General information
Essity is listed on Nasdaq Stockholm with a market capitalization of SEK 208 billion (December 31, 2024). In 2024, the Group had net sales of approximately SEK 146 billion (EUR 13 billion) and 36,000 employees. Sales take place in approximately 150 countries under a number of globally leading and well-known brands.
In 2007, Essity (then SCA) acquired shares in the Asian company Vinda International Holdings Ltd, corresponding to approximately 34 percent of the shares in Vinda. Vinda was listed on the Hong Kong Stock Exchange the same year. Essity increased its holding during the years 2008 – 2016 and in 2023 the ownership corresponded to 51.59% of all shares in Vinda.
Essity's strategic review 2023
On April 26, 2023, Essity announced that the company had initiated a strategic review of its operations, including its ownership in Vinda. The press release commented that Essity is continuously evaluating the product portfolios within its three business areas, and that the strategic review meant that various options would be evaluated, including a possible sale. The communication emphasized that no decisions had been made. Vinda had a market capitalization of approximately SEK 34 billion (HKD 26 billion), i.e. the market value of Essity's holdings was approximately SEK 17.5 billion.
On December 15, 2023, Isola Castle Ltd, a company indirectly wholly owned by Asia Pacific Resources International Limited (APRIL), announced its intention to make a public offer to the shareholders of Vinda International Holdings Limited (Vinda) for all shares in Vinda. Essity signed an irrevocable undertaking to accept the offer for its entire holding of 51.59% of the shares.
The offer was announced on March 8, 2024, and Essity accepted the offer in accordance with its undertaking. The offer corresponded to a price of HKD 23.50 per share, which according to the offer document represented a premium of 21.38% compared to the closing price on November 17, 2023, when Vinda announced that discussions were ongoing regarding a possible offer and a premium of 145.23% compared to the revised net value per share for Vinda as of December 31, 2023. The total value of the offer amounted to approximately HKD 28.3 billion (SEK 37.3 billion) for all shares.
On March 21, 2024, Essity completed the sale of its Vinda shares. The proceeds from the sale amounted to approximately HKD 14.6 billion (approximately SEK 19 billion).
In total, Essity's capital gain, excluding reclassification of realized currency translation differences, amounted to SEK 8,366 million. Including reclassification of realized currency translation differences of SEK 748 million after tax, net profit amounted to SEK 9,114 million, which was reported under the item “discontinued operations” in Essity's Annual Report for 2023.
As of the fourth quarter of 2023, Essity classified Vinda's financial reporting as operations under discontinuation and Vinda's operations were therefore not consolidated in Essity's Annual Report for 2023.
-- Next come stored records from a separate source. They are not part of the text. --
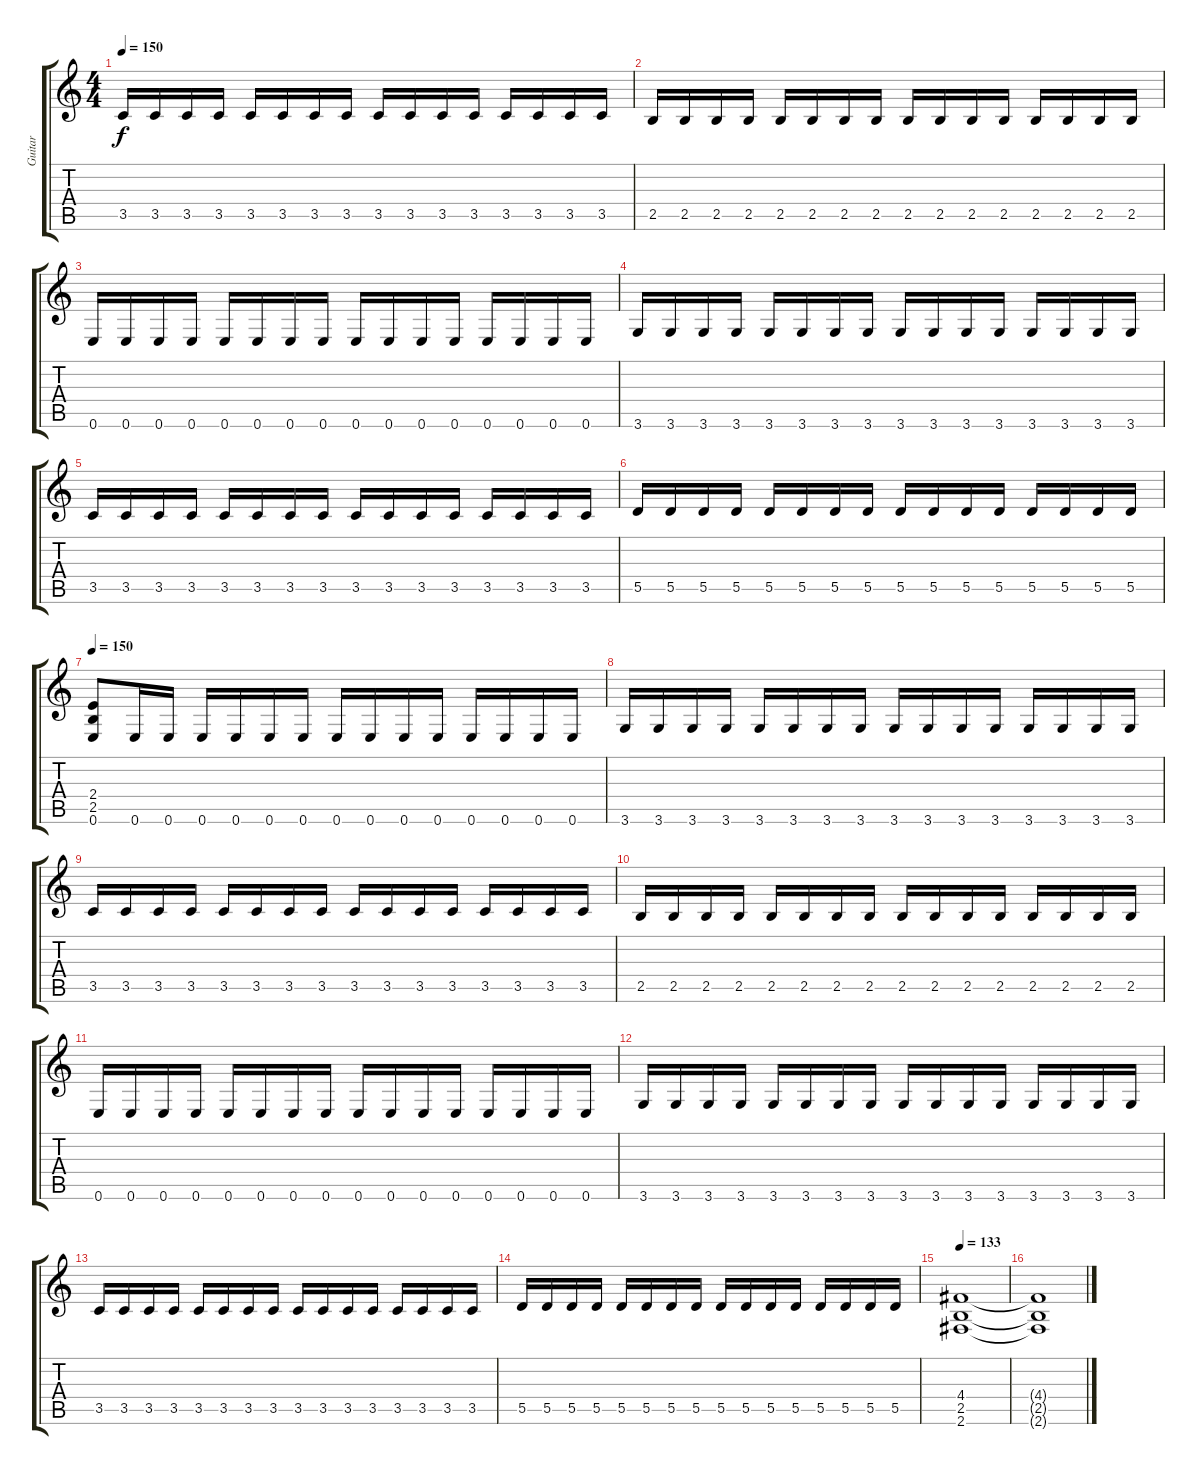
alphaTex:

\track ("Guitar" "Guitar") {instrument distortionguitar}
\staff {score tabs}
\tuning (E4 B3 G3 D3 A2 E2) {hide}
\ts (4 4)
\tempo 150
\clef g2
\ks c
3.5.16{dy f} 3.5.16 3.5.16 3.5.16 3.5.16 3.5.16 3.5.16 3.5.16 3.5.16 3.5.16 3.5.16 3.5.16 3.5.16 3.5.16 3.5.16 3.5.16 |
2.5.16 2.5.16 2.5.16 2.5.16 2.5.16 2.5.16 2.5.16 2.5.16 2.5.16 2.5.16 2.5.16 2.5.16 2.5.16 2.5.16 2.5.16 2.5.16 |
0.6.16 0.6.16 0.6.16 0.6.16 0.6.16 0.6.16 0.6.16 0.6.16 0.6.16 0.6.16 0.6.16 0.6.16 0.6.16 0.6.16 0.6.16 0.6.16 |
3.6.16 3.6.16 3.6.16 3.6.16 3.6.16 3.6.16 3.6.16 3.6.16 3.6.16 3.6.16 3.6.16 3.6.16 3.6.16 3.6.16 3.6.16 3.6.16 |
3.5.16 3.5.16 3.5.16 3.5.16 3.5.16 3.5.16 3.5.16 3.5.16 3.5.16 3.5.16 3.5.16 3.5.16 3.5.16 3.5.16 3.5.16 3.5.16 |
5.5.16 5.5.16 5.5.16 5.5.16 5.5.16 5.5.16 5.5.16 5.5.16 5.5.16 5.5.16 5.5.16 5.5.16 5.5.16 5.5.16 5.5.16 5.5.16 |
\tempo 150
(2.4 2.5 0.6).8 0.6.16 0.6.16 0.6.16 0.6.16 0.6.16 0.6.16 0.6.16 0.6.16 0.6.16 0.6.16 0.6.16 0.6.16 0.6.16 0.6.16 |
3.6.16 3.6.16 3.6.16 3.6.16 3.6.16 3.6.16 3.6.16 3.6.16 3.6.16 3.6.16 3.6.16 3.6.16 3.6.16 3.6.16 3.6.16 3.6.16 |
3.5.16 3.5.16 3.5.16 3.5.16 3.5.16 3.5.16 3.5.16 3.5.16 3.5.16 3.5.16 3.5.16 3.5.16 3.5.16 3.5.16 3.5.16 3.5.16 |
2.5.16 2.5.16 2.5.16 2.5.16 2.5.16 2.5.16 2.5.16 2.5.16 2.5.16 2.5.16 2.5.16 2.5.16 2.5.16 2.5.16 2.5.16 2.5.16 |
0.6.16 0.6.16 0.6.16 0.6.16 0.6.16 0.6.16 0.6.16 0.6.16 0.6.16 0.6.16 0.6.16 0.6.16 0.6.16 0.6.16 0.6.16 0.6.16 |
3.6.16 3.6.16 3.6.16 3.6.16 3.6.16 3.6.16 3.6.16 3.6.16 3.6.16 3.6.16 3.6.16 3.6.16 3.6.16 3.6.16 3.6.16 3.6.16 |
3.5.16 3.5.16 3.5.16 3.5.16 3.5.16 3.5.16 3.5.16 3.5.16 3.5.16 3.5.16 3.5.16 3.5.16 3.5.16 3.5.16 3.5.16 3.5.16 |
5.5.16 5.5.16 5.5.16 5.5.16 5.5.16 5.5.16 5.5.16 5.5.16 5.5.16 5.5.16 5.5.16 5.5.16 5.5.16 5.5.16 5.5.16 5.5.16 |
\tempo 133
(4.4 2.5 2.6).1 |
(4.4{t} 2.5{t} 2.6{t}).1
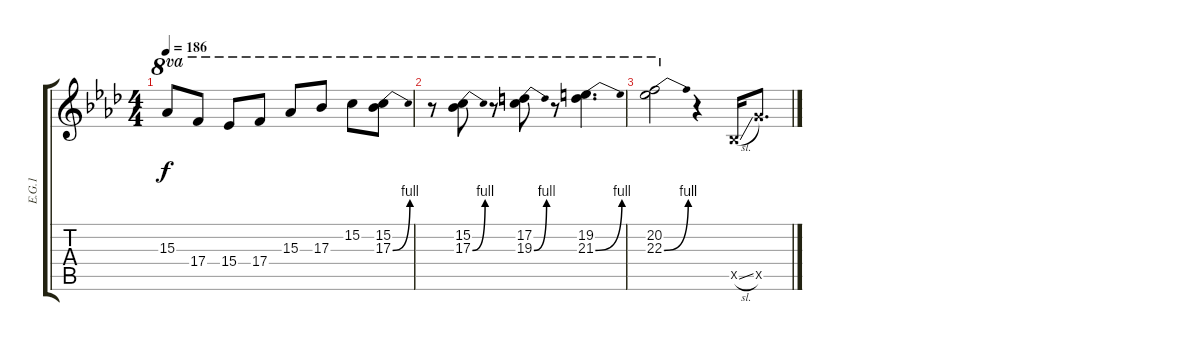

The dispute with certain investors in Essity's bonds maturing in 2029, 2030 and 2031 respectively
On October 17, 2024, Essity announced that it had received requests for early redemption from certain bondholders regarding bonds maturing in 2029, 2030 and 2031. The requests were in respect of a minority part of the total outstanding amount of the relevant bonds. Essity also explained at this time that the bondholders making the request did so on the basis of an alleged Event of Default under the terms and conditions of the bonds.
On December 16, 2024, Essity announced that legal proceedings had been initiated against Essity in the English courts. The proceedings are being brought by eight investment funds which allege that they hold an ultimate economic interest in the bonds. The claimants seek declaratory relief only, to the effect that the sale of the Vinda shares constitutes an Event of Default. The alleged Event of Default is said to occur on the basis that the sale of Vinda shares (or the announcement of Essity’s irrevocable undertaking) constituted a “cessation of business” by Essity. No legal proceedings seeking payment under the bonds in connection with the alleged Event of Default have been initiated.
Essity rejects the claim that the sale (or its announcement) constituted a cessation of business and accordingly also rejects that an Event of Default has occurred. Essity is robustly defending the claim. The court will address formal jurisdictional issues in May 2025. The court process is at an early stage, and it is currently not possible to assess when the case will be finally decided.